Where did Google Search Console’s “request indexing” feature go?
In mid-October, Google announced the “request indexing” feature within Google Search Console has been disabled as the company is making “some infrastructure changes”.
We have disabled the “Request Indexing” feature of the URL Inspection Tool, in order to make some infrastructure changes. We expect it will return in the coming weeks. We continue to find & index content through our regular methods, as covered here: https://t.co/rMFVaLht6V
— Google Webmasters (@googlewmc) October 14, 2020
According to the announcement, Google will continue to find and index content via their regular crawling and indexing methods. John Muller shed some more light on this action, confirming that the temporary disappearance of the feature “will not affect normal crawling and indexing.”
Recently, there’ve been a lot of complaints, generally arising from the ongoing Google indexing issues which occurred earlier in October, regarding Google’s inability to index new content quickly enough.
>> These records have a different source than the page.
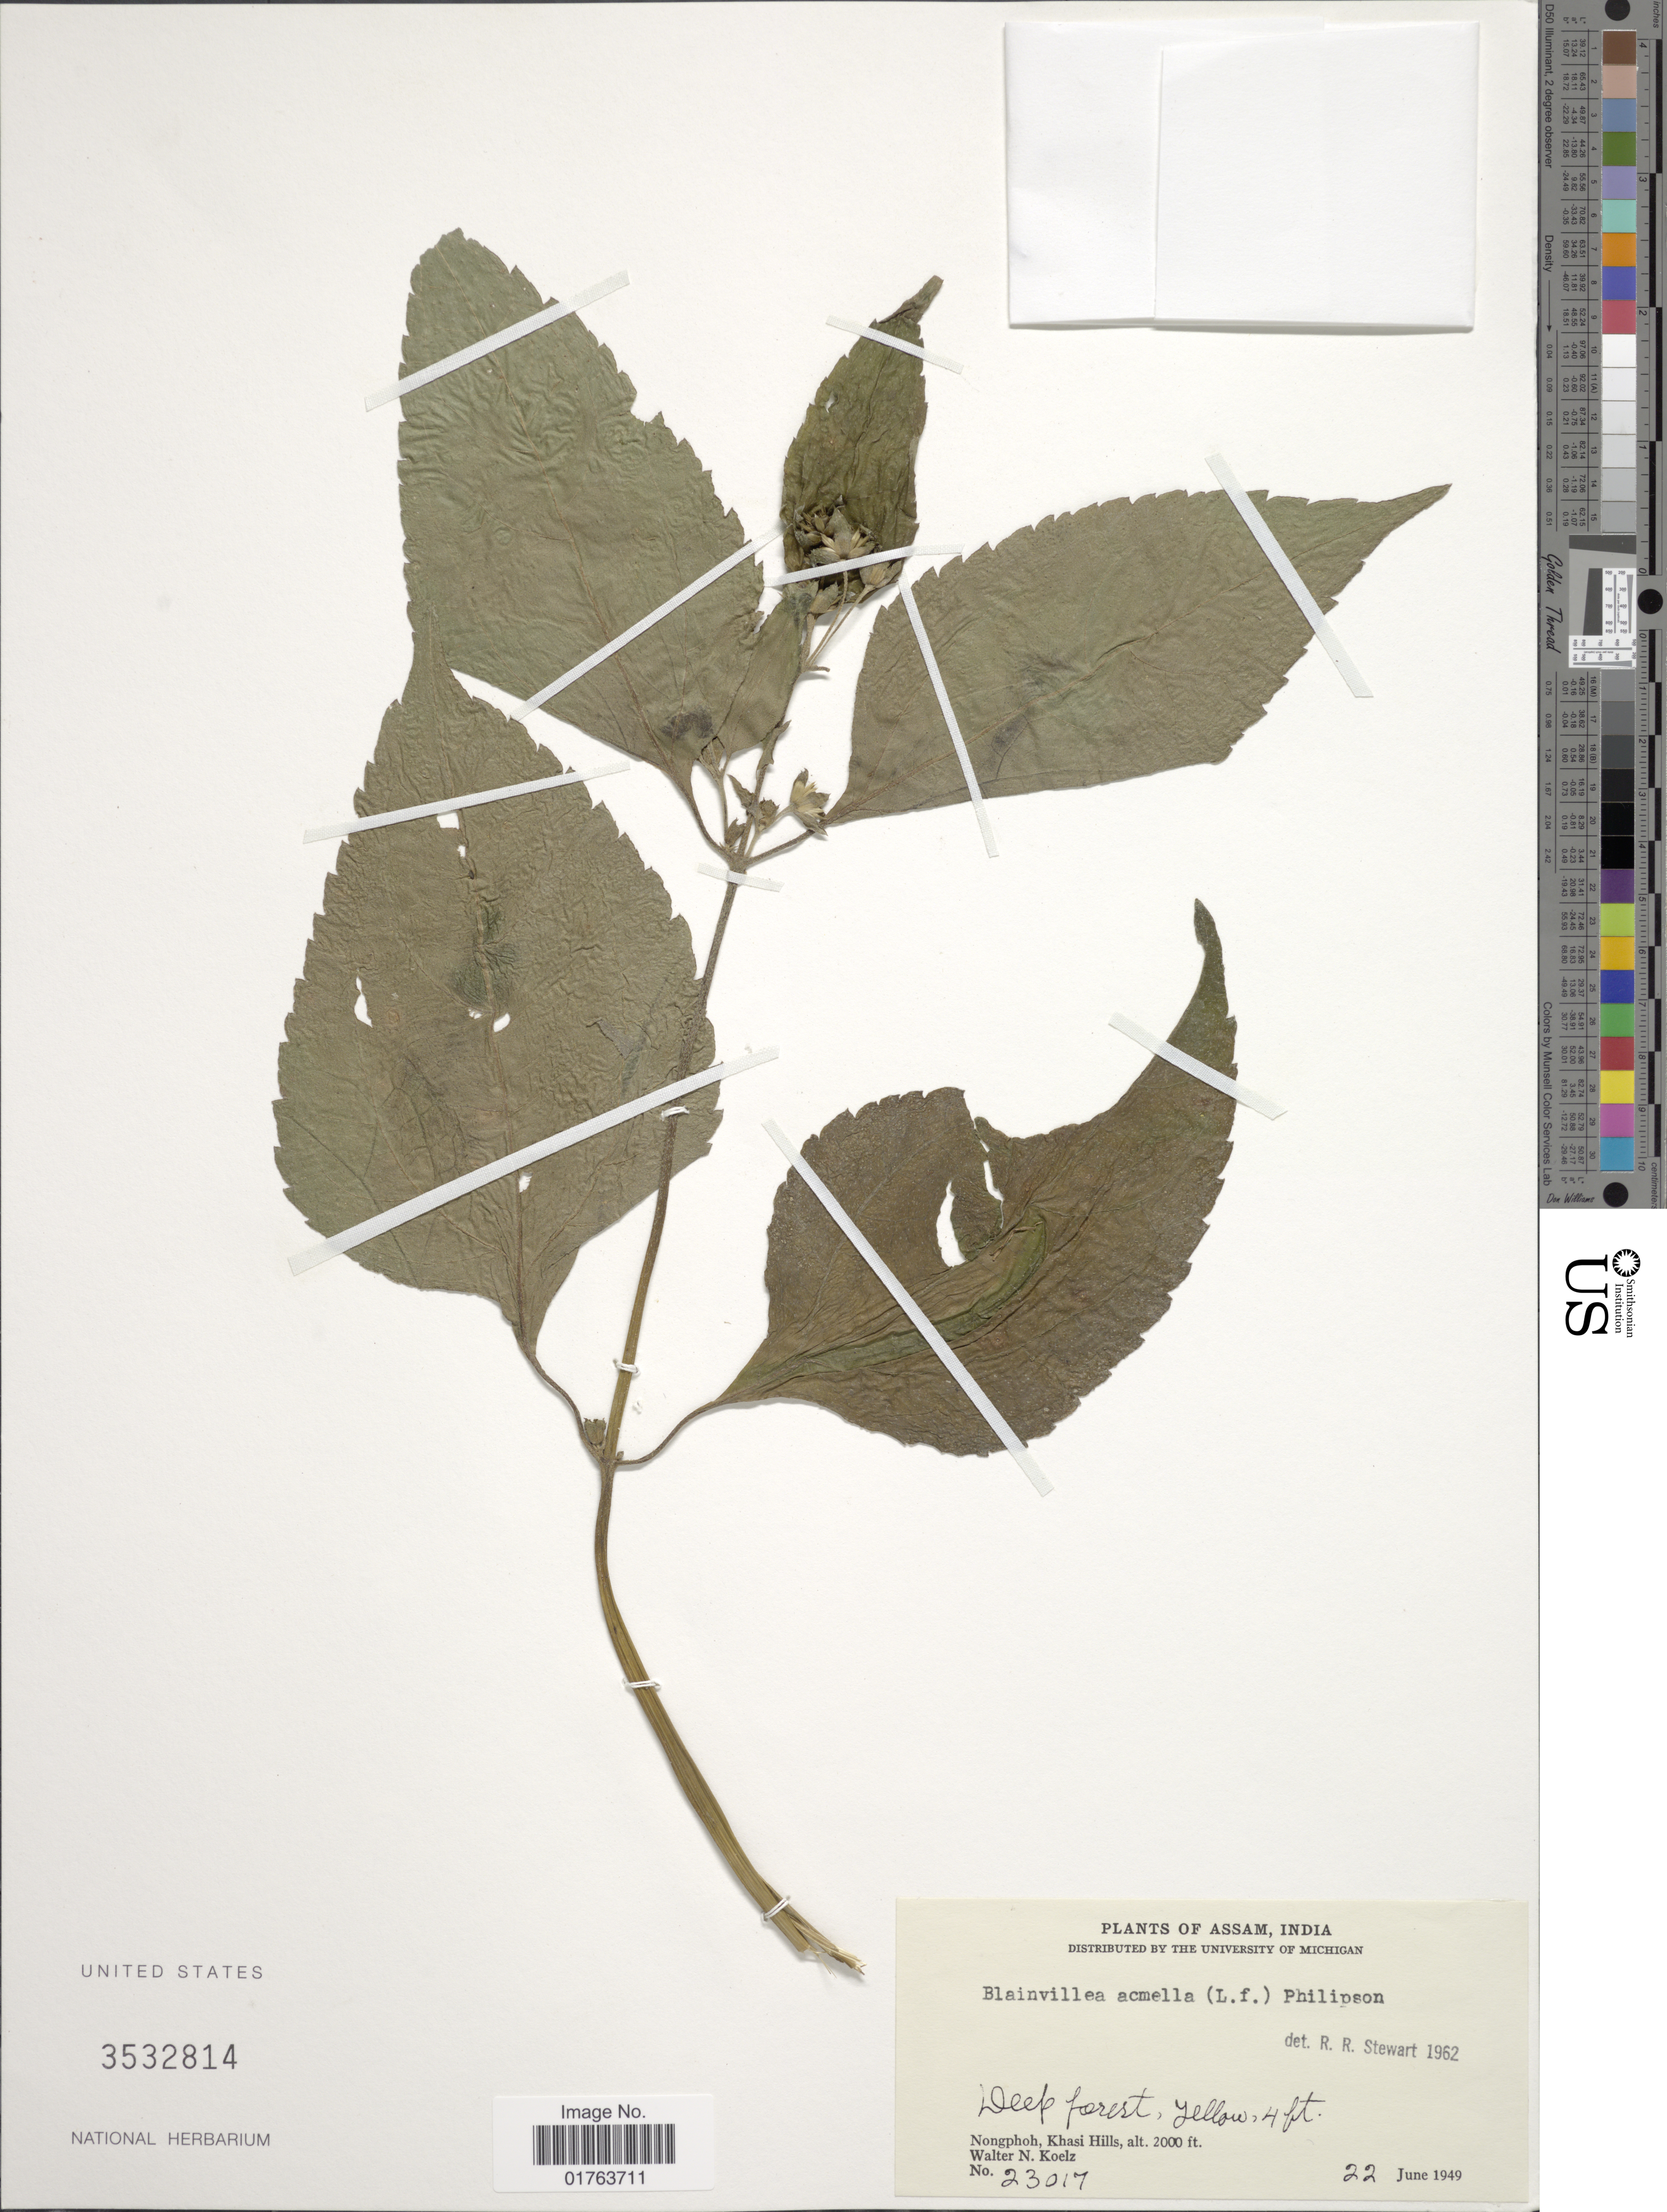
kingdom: Plantae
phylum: Tracheophyta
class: Magnoliopsida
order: Asterales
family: Asteraceae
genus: Blainvillea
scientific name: Blainvillea acmella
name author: (L.) Philipson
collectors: W. N. Koelz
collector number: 23017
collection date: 1949-06-22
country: India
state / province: Meghalaya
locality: Nongphoh, Khasi Hills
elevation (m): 610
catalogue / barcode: US 3532814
Many SEO experts used the “request indexing” feature as a way to push their content (which Google had a hard time indexing) to the Google Index – even during the weeks that Google was having indexing issues. Maybe Google can no longer handle the load? Or, there might be other indexing issues and that’s why Google is temporarily shutting down this feature? Whatever the case, currently users cannot push content into Google’s Index until the feature is enabled again which is expected to happen in the coming weeks.